Quoted passage

[asterisk-dev] [Code Review] 3069: Fix deadlock experienced during multi-party PJSIP transfer through masquerade rework

Tue Dec 17 16:54:21 CST 2013

> On Dec. 16, 2013, 8:26 p.m., rmudgett wrote:
> > /branches/12/main/channel.c, lines 2687-2704
> > <https://reviewboard.asterisk.org/r/3069/diff/1/?file=49555#file49555line2687>
> >
> >     It is probably simpler now to just make ast_hangup() wait for any masquerade in progress to complete.
> >     
> >     while (ast_channel_masq() || ast_channel_masqr()) {
> >       unlock(chan);
> >       usleep(1);
> >       lock(chan);
> >     }
> 
> Mark Michelson wrote:
>     I'm actually beginning to rethink my original change a bit.
>     
>     In channel_do_masquerade() (yes, I renamed it to that), the masq field on the original is cleared quite earlier than I expected. The masq is cleared from the original, then the original is unlocked, and then further operations are performed on the original afterward, to include indicating a visible indication and indicating SRCCHANGE frames. When the original becomes unlocked at this point in the masquerade, the ast_hangup() operation will be able to grab the channel lock, will see that ast_channel_masq() evaluates NULL, and will continue with the hangup, thus hanging up the channel at the same time that frames are being indicated on it. I think the masq field on the channel needs to be cleared at the very end of the masquerade in order to prevent this from happening. Do you agree?

Instruction 1
Quote the records word for word, from the first line through the line containing "common name: Hairy sedge", including both of those lines.
The code review thread and the records have no connection to each other.

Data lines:
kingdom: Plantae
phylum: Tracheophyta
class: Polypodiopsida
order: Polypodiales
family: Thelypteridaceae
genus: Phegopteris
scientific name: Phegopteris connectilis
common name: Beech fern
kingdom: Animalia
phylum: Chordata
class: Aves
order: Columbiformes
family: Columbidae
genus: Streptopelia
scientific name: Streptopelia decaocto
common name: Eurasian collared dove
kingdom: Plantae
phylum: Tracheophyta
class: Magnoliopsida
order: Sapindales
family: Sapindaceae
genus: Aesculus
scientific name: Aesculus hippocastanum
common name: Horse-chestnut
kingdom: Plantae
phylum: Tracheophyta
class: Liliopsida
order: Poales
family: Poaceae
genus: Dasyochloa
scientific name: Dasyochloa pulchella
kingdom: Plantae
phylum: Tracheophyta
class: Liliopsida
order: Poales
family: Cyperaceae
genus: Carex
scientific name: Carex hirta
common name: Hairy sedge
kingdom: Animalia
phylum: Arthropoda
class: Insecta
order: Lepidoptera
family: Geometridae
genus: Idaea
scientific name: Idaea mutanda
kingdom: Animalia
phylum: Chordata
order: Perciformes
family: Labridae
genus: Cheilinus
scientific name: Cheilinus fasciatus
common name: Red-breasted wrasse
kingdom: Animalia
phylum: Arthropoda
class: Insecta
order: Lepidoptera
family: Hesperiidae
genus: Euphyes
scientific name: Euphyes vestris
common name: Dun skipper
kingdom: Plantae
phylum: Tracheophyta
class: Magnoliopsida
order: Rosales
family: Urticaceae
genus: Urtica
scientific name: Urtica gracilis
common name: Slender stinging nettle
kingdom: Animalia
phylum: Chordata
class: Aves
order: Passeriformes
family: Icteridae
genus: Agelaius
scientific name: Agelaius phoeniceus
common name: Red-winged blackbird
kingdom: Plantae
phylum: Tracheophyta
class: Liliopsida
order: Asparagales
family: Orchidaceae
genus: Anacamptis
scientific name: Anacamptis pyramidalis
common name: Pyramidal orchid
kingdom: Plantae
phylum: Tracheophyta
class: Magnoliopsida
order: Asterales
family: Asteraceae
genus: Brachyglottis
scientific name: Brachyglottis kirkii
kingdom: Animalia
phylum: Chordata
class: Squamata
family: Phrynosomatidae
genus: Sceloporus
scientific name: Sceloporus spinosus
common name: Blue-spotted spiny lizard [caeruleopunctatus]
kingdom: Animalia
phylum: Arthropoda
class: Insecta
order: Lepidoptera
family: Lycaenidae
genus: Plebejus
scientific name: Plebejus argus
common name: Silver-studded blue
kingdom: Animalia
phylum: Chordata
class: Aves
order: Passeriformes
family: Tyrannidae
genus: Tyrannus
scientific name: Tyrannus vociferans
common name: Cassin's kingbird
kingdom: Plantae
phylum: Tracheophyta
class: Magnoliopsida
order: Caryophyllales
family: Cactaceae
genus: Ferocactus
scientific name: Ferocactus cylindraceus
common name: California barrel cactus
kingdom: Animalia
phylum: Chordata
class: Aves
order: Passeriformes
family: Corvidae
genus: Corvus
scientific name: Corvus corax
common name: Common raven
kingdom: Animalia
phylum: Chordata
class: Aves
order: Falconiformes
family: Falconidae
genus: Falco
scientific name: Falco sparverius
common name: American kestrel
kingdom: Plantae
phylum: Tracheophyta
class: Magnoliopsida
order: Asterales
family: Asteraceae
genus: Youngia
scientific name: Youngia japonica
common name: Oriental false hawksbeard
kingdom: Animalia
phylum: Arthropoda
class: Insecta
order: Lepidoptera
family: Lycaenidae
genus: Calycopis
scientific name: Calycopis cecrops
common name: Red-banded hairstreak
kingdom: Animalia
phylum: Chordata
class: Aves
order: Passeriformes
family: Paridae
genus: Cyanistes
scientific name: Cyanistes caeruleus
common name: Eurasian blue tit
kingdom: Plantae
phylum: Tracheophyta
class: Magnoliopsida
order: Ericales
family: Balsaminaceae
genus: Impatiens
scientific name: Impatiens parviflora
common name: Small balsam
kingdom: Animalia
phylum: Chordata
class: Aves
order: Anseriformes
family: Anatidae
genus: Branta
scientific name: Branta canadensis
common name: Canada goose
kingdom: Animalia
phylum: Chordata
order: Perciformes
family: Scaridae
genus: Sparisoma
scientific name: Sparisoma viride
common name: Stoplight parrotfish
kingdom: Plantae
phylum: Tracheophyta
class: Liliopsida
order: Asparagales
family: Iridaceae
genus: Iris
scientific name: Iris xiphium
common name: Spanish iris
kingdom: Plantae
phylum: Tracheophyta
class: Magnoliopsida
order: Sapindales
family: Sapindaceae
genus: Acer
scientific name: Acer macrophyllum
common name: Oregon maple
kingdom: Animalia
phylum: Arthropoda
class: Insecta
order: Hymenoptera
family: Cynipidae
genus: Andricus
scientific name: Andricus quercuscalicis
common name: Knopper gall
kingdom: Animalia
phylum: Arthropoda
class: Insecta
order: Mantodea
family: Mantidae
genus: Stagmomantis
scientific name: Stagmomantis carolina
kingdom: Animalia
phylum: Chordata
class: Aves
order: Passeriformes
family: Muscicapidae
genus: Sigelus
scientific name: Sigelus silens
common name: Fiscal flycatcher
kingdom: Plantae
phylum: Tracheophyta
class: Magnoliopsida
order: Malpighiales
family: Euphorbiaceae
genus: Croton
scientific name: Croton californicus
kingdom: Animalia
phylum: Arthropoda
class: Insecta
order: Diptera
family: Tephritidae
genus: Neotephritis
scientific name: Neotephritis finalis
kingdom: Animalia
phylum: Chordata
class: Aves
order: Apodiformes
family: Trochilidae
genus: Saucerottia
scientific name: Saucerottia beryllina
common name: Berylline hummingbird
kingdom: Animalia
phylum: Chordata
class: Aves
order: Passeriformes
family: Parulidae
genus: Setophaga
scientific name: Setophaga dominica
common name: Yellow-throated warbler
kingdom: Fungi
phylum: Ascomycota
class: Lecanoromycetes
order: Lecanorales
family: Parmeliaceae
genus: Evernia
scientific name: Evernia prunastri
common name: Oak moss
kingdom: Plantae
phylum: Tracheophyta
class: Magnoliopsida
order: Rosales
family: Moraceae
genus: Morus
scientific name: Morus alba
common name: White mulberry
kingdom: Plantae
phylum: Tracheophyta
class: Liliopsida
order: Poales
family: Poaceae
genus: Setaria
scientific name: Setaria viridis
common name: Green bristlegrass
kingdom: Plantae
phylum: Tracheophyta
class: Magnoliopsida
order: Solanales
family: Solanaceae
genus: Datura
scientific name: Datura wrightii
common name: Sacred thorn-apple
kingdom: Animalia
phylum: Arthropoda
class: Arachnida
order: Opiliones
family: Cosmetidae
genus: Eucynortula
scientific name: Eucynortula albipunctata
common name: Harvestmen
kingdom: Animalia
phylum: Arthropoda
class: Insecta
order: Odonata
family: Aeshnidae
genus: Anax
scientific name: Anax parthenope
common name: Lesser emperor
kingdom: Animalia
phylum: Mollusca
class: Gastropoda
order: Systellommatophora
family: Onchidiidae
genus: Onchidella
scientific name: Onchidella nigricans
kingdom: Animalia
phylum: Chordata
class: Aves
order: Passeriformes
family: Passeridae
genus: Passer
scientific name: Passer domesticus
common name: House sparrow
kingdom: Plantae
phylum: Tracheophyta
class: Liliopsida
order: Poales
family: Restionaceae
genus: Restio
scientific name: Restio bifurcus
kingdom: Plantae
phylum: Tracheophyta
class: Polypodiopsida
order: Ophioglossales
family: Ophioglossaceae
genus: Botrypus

Instruction 2
Continue the code review thread on the masquerade deadlock fix from the point where it stops.

Final result 1
kingdom: Plantae
phylum: Tracheophyta
class: Polypodiopsida
order: Polypodiales
family: Thelypteridaceae
genus: Phegopteris
scientific name: Phegopteris connectilis
common name: Beech fern
kingdom: Animalia
phylum: Chordata
class: Aves
order: Columbiformes
family: Columbidae
genus: Streptopelia
scientific name: Streptopelia decaocto
common name: Eurasian collared dove
kingdom: Plantae
phylum: Tracheophyta
class: Magnoliopsida
order: Sapindales
family: Sapindaceae
genus: Aesculus
scientific name: Aesculus hippocastanum
common name: Horse-chestnut
kingdom: Plantae
phylum: Tracheophyta
class: Liliopsida
order: Poales
family: Poaceae
genus: Dasyochloa
scientific name: Dasyochloa pulchella
kingdom: Plantae
phylum: Tracheophyta
class: Liliopsida
order: Poales
family: Cyperaceae
genus: Carex
scientific name: Carex hirta
common name: Hairy sedge

Final result 2
>     
>     As far as the masqr field is concerned, if I make the suggested change here, then I should also remove the clone_was_zombie logic from channel_do_masquerade() since that situation would no longer be possible. If the channel is marked as a masqr and then ast_hangup() is called, then the hangup will wait for the masquerade to complete before marking the channel as a zombie. If ast_hangup() is called first, then the channel cannot be marked as a masqr since it will already be marked as a zombie. Thus, when channel_do_masquerade() is called, it will be impossible for the clonechan to be marked as a zombie. Does this logic seem sound?

Yes.  Clearing the masq and masqr pointers at the end should work fine.  There cannot be another masquerade started anyway because of the masquerade lock around ast_channel_move().

Yes.  Remove the clone_was_zombie is true code.  It is dead code with the proposed ast_hangup() change.  If ast_hangup() is called first then ast_channel_move() will fail before channel_do_masquerade() is called because ast_hangup() has marked it as a zombie.

> On Dec. 16, 2013, 8:26 p.m., rmudgett wrote:
> > /branches/12/main/channel.c, lines 10399-10400
> > <https://reviewboard.asterisk.org/r/3069/diff/1/?file=49555#file49555line10399>
> >
> >     One thing that ast_channel_masquerade() did that is not being done anymore is queuing null frames to wake up threads before the masquerade takes place.
> >     
> >     Maybe do_channel_masquerade() needs to poke both channels to wake up their respective caretaker threads instead.  Those threads could be in the ast_read/ast_write functions.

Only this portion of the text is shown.